Put another way, Trustpilot had a hole in its platform. The data was there and available, but it wasn’t helpful. So the company built a sentiment classification model that detects positive and negative feedback in reviews. The system can understand from the reviews how consumers are feelings towards a product or service, and then businesses can make changes and track to see whether people are responding positively to those changes or not.

According to Vatanparast, the sentiment part is crucial, because even within a five-star review — which, going by stars alone, would appear to be a perfect review — there would be some negative sentiments expressed. It’s essentially, “I’m happy about everything, but — ,” he said. And that feedback, from a loyal or mostly satisfied customer, is more instructive “negative” feedback than you can glean from a one-star review, where the customer is just upset and may be grousing.

Equipped with the sentiment classification model, Trustpilot has been to analyze 35 million reviews and detect 85 million “sentiments.”

And then there’s the ethics

You can’t escape the issue of ethics in AI, even in places like Trustpilot’s review system where it doesn’t seem obvious that it would matter. Recalling some of the ethical challenges Trustpilot faced, Vatanparast said, “One example is around how you build a model and how accurate the model is. How do you treat the data and go after behaviors?”

The AI may flag 1,000 reviews on Trustpilot’s platform as fake or spammy, but 10 of those might actually be trustworthy. Is it better to keep the fraud detection model tight and accept that 1% false positive rate in order to remove those 990 offenders? Or should you loosen the model to avoid any false positives but then let more fake reviews slip through? Vatanparast wasn’t explicit about where Trustpilot falls on that particular question, but he did say that the company is constantly asking those sorts of questions and adjusting accordingly. But it’s a balance.
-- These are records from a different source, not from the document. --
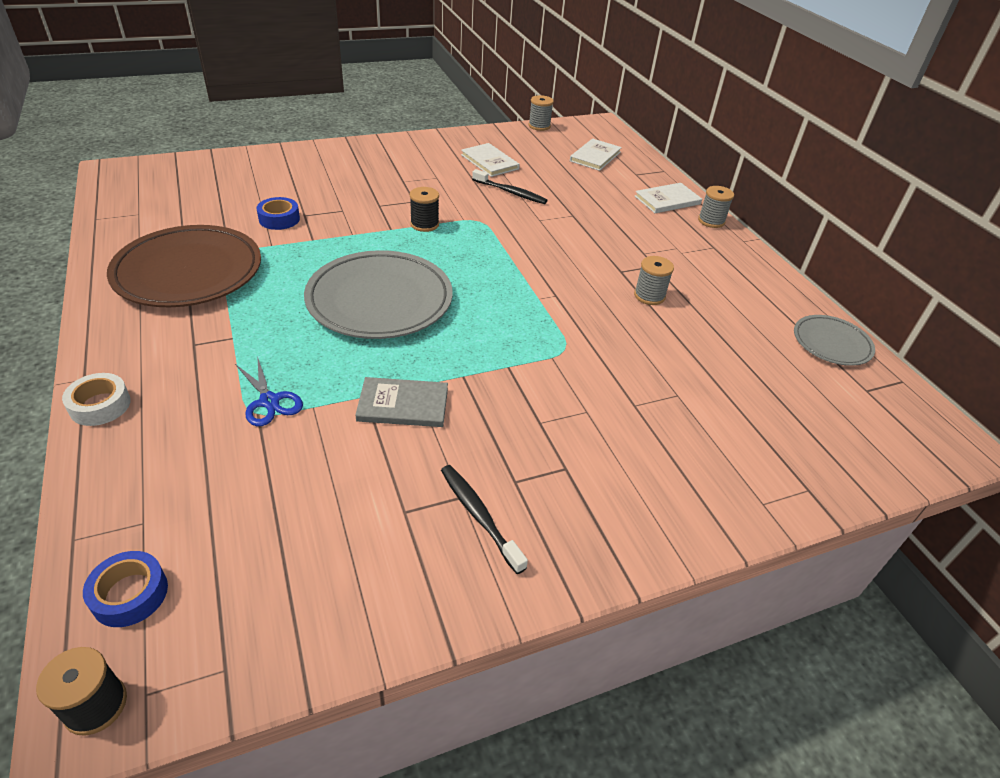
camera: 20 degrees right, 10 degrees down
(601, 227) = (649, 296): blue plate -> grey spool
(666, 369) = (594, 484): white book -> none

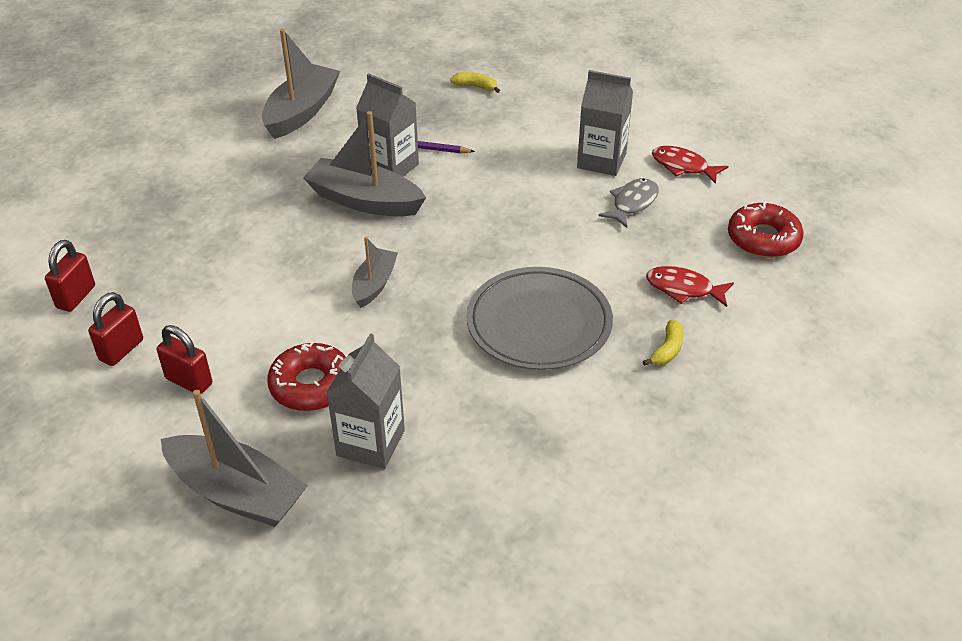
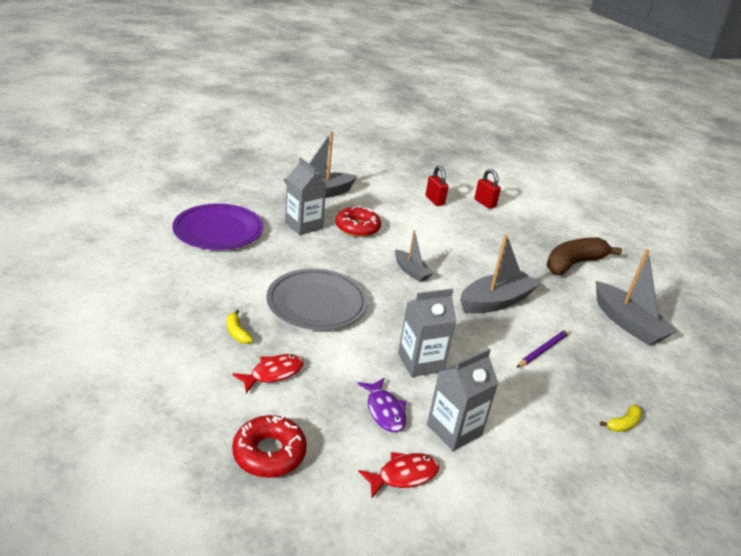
camera: 120 degrees right, 10 degrees down
(189, 381) = (396, 206): red padlock -> none
(199, 172) = (573, 264): none -> brown banana
(390, 167) = (527, 327): grey carton -> grey carton (420, 362)
(497, 524) = (218, 231): none -> purple plate
(632, 203) = (384, 411): grey fish -> purple fish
That also raises the issue of transparency. As Trustpilot is honing its models, it needs to show the math, as it were. If the process is constantly shifting, however slightly, then the results will change. For the purpose of maintaining trust with companies and customers using the Trustpilot platform, that cannot be a total black box. Again, though, there’s a balance: How much information is too much to share?

The next challenge

There is virtually endless room for improvement with an AI you deploy in your business. For Trustpilot, the next hurdle has to do with improving its language model.

In the AI field, there’s much fervent discussion about the need for clean data to train models. It’s a classic garbage in, garbage out situation. Ironically, Trustpilot needs a language model that works on junky data. “You could use Wikipedia to generate a language model,” he said, noting that such a model would have mostly correct grammar, usage, and spelling. “But you can’t apply that model to the [Trustpilot] reviews, because the reviews are not clean data. They’re not structured. They definitely in many cases don’t have the right spelling.”

He used the word “cheap” as an example. Used in different ways, “cheap” can mean “inexpensive,” which is a positive sentiment. But it can also mean “poor quality,” which is negative. Thus, out of context, the word “cheap” is useless, or at least significantly problematic, for creating any kind of reliable sentiment measure.

The English language is full of those sorts of oddities and quirks, so the task there is significant enough, but then there are numerous other languages to deal with in the same way. Trustpilot collects reviews from users all over the world in many different languages. “Creating models around the English language is definitely much easier, but when you look to other languages, it becomes tougher,” Vatanparast said.

Trustpilot has reached out to the IBM Watson team for help on Nordic languages, hoping to hand over its “messy” (and anonymized) data to improve Watson’s language models, and then ideally Trustpilot can use the updated models to be more accurate in its own system. It’s a process that ostensibly benefits both parties, and Trustpilot hopes to repeat the process with other organizations to keep improving the AI that is now core to its business.